Getting married and having kids set a new tone for the Passover holiday. For one, my mother was happy to pass the torch, hang up her apron, and exit her kitchen, which grew smaller with each new grandson who’d made his way under her feet and into her heart. “Let me know what you’d like me to bring,” she’d ask blithely. “Everything!” I’d reply.
Between her, my mother-in-law, and me, we had the makings of a festive meal each year. My dad remained at the helm, just six miles up Rt. 208 to my dining room table in Wyckoff vs. theirs in Fair Lawn. The kids began to participate, each having his turn at the Four Questions, each contributing his hand-stitched cloth matzah cover, plastic seder plate, and papier-mâché saltwater dish.
It really did feel like we were passing along our traditions from generation to generation.
When my dad and then my mom died within eight short months of one another, it felt incomprehensible that I’d ever be able to host a Passover dinner, do them justice in leading a seder, or express myself with feeling when reciting the prayers or singing the songs I’d learned to say without a Haggadah in hand. I called Elyse Frishman, rabbi emerita at Barnert Temple, to ask her what to do. How could I bear to continue the traditions I’d been brought up with without my dad seated at the head of the table, his eyes filled with pride for the family we’d created? And without my mom, handing out song sheets, leading us in “Dayenu” with her sweet, melodic voice? “Make new memories,” she’d said. “Love the ones you’re with.”
It’s April 2023. My youngest is teaching English in Poland, my middle is working hard in San Francisco, and my oldest is living in Boston, planning to bring his girlfriend home to celebrate her first Jewish holiday. As I chop three pounds of ground beef in a wooden chopping bowl (known in Yiddish as a hock-messer) gifted to me by my dear Uncle Harry, I carefully follow the steps to make my mother’s Passover sweet-and-sour meatballs. Holding open the pages of her careworn Fair Lawn Hadassah cookbook, I scroll through my Spotify playlist. Memories of sharing the piano bench with my talented mother as we sang and harmonized to the Irving Berlin Holiday Songbook seep into my pores.

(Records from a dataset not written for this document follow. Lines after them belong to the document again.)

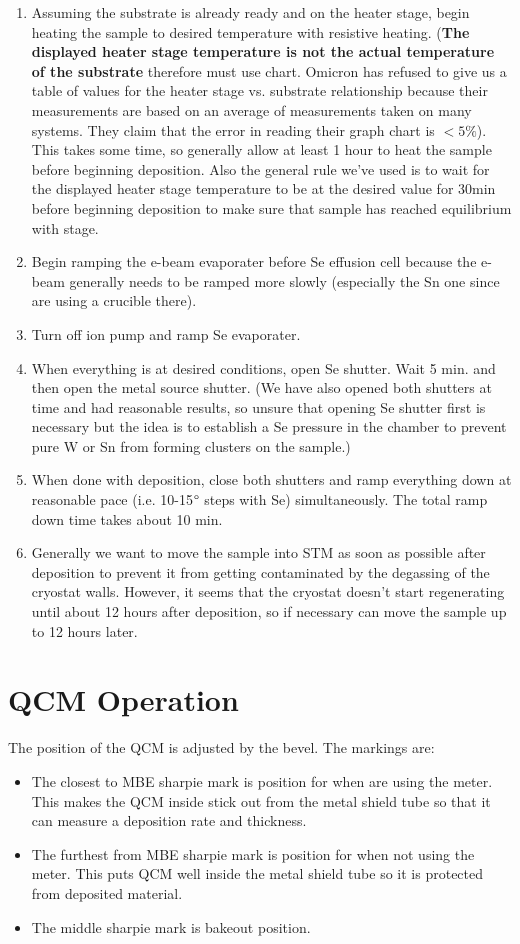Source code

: \begin{enumerate}
	\item Assuming the substrate is already ready and on the heater stage, begin heating the sample to desired temperature with resistive heating. (\textbf{The displayed heater stage temperature is not the actual temperature of the substrate} therefore must use chart. Omicron has refused to give us a table of values for the heater stage vs. substrate relationship because their measurements are based on an average of measurements taken on many systems. They claim that the error in reading their graph chart is $<5\%$). This takes some time, so generally allow at least 1 hour to heat the sample before beginning deposition. Also the general rule we've used is to wait for the displayed heater stage temperature to be at the desired value for 30min before beginning deposition to make sure that sample has reached equilibrium with stage.
	\item Begin ramping the e-beam evaporater before Se effusion cell because the e-beam generally needs to be ramped more slowly (especially the Sn one since are using a crucible there).
	\item Turn off ion pump and ramp Se evaporater. 
	\item When everything is at desired conditions, open Se shutter. Wait 5 min. and then open the metal source shutter. (We have also opened both shutters at time and had reasonable results, so unsure that opening  Se shutter first is necessary but the idea is to establish a Se pressure in the chamber to prevent pure W or Sn from forming clusters on the sample.)
	\item When done with deposition, close both shutters and ramp everything down at reasonable pace (i.e. 10-15$\degree$ steps with Se) simultaneously. The total ramp down time takes about 10 min.
	\item Generally we want to  move the sample into STM as soon as possible after deposition to prevent it from getting contaminated by the degassing of the cryostat walls. However, it seems that the cryostat doesn't start regenerating until about 12 hours after deposition, so if necessary can move the sample up to 12 hours later.
\end{enumerate}

\section{QCM Operation}
The position of the QCM is adjusted by the bevel. The markings are:
\begin{itemize}
\item The closest to MBE sharpie mark is position for when are using the meter. This makes the QCM inside stick out from the metal shield tube so that it can measure a deposition rate and thickness.
\item The furthest from MBE sharpie mark is position for when not using the meter. This puts QCM well inside the metal shield tube so it is protected from deposited material.
\item The middle sharpie mark is bakeout position.
\end{itemize}

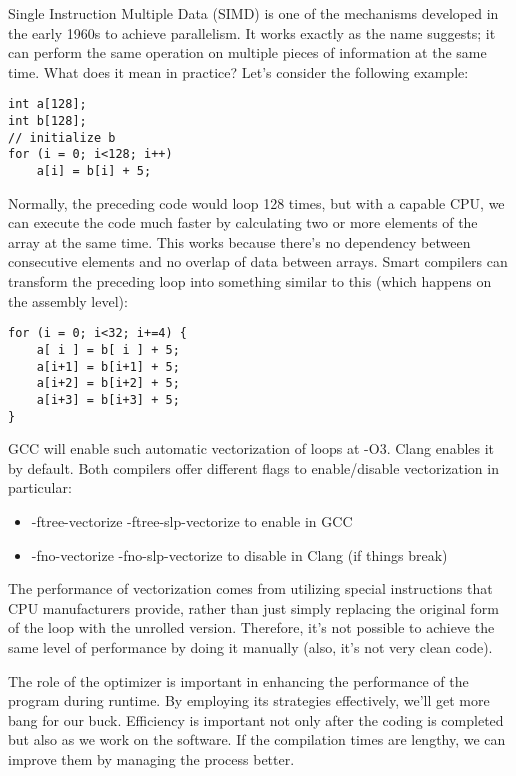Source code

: Single Instruction Multiple Data (SIMD) is one of the mechanisms developed in the early 1960s to achieve parallelism. It works exactly as the name suggests; it can perform the same operation on multiple pieces of information at the same time. What does it mean in practice? Let's consider the following example:

\begin{lstlisting}[style=styleCXX]
int a[128];
int b[128];
// initialize b
for (i = 0; i<128; i++)
	a[i] = b[i] + 5;
\end{lstlisting}

Normally, the preceding code would loop 128 times, but with a capable CPU, we can execute the code much faster by calculating two or more elements of the array at the same time. This works because there's no dependency between consecutive elements and no overlap of data between arrays. Smart compilers can transform the preceding loop into something similar to this (which happens on the assembly level):

\begin{lstlisting}[style=styleCXX]
for (i = 0; i<32; i+=4) {
	a[ i ] = b[ i ] + 5;
	a[i+1] = b[i+1] + 5;
	a[i+2] = b[i+2] + 5;
	a[i+3] = b[i+3] + 5;
}
\end{lstlisting}

GCC will enable such automatic vectorization of loops at -O3. Clang enables it by default. Both compilers offer different flags to enable/disable vectorization in particular:

\begin{itemize}
\item 
-ftree-vectorize -ftree-slp-vectorize to enable in GCC

\item 
-fno-vectorize -fno-slp-vectorize to disable in Clang (if things break)
\end{itemize}

The performance of vectorization comes from utilizing special instructions that CPU manufacturers provide, rather than just simply replacing the original form of the loop with the unrolled version. Therefore, it's not possible to achieve the same level of performance by doing it manually (also, it's not very clean code).

The role of the optimizer is important in enhancing the performance of the program during runtime. By employing its strategies effectively, we'll get more bang for our buck. Efficiency is important not only after the coding is completed but also as we work on the software. If the compilation times are lengthy, we can improve them by managing the process better.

Who should I choose to serenade me as I cook with purpose, hoping to bring me closer to my beautiful and beloved late mother, my strong and steady late father, and my precious, steeped-in-tradition, cherished baba — the Barry Sisters, Judy Garland, Dean Martin, or Peggy Lee?
If my dad was open to honoring the French in his annual rendition of their national anthem, I’m meant to sing along with Judy.
“In your Easter bonnet/with all the frills upon it/you’ll be the grandest lady in the Easter parade.”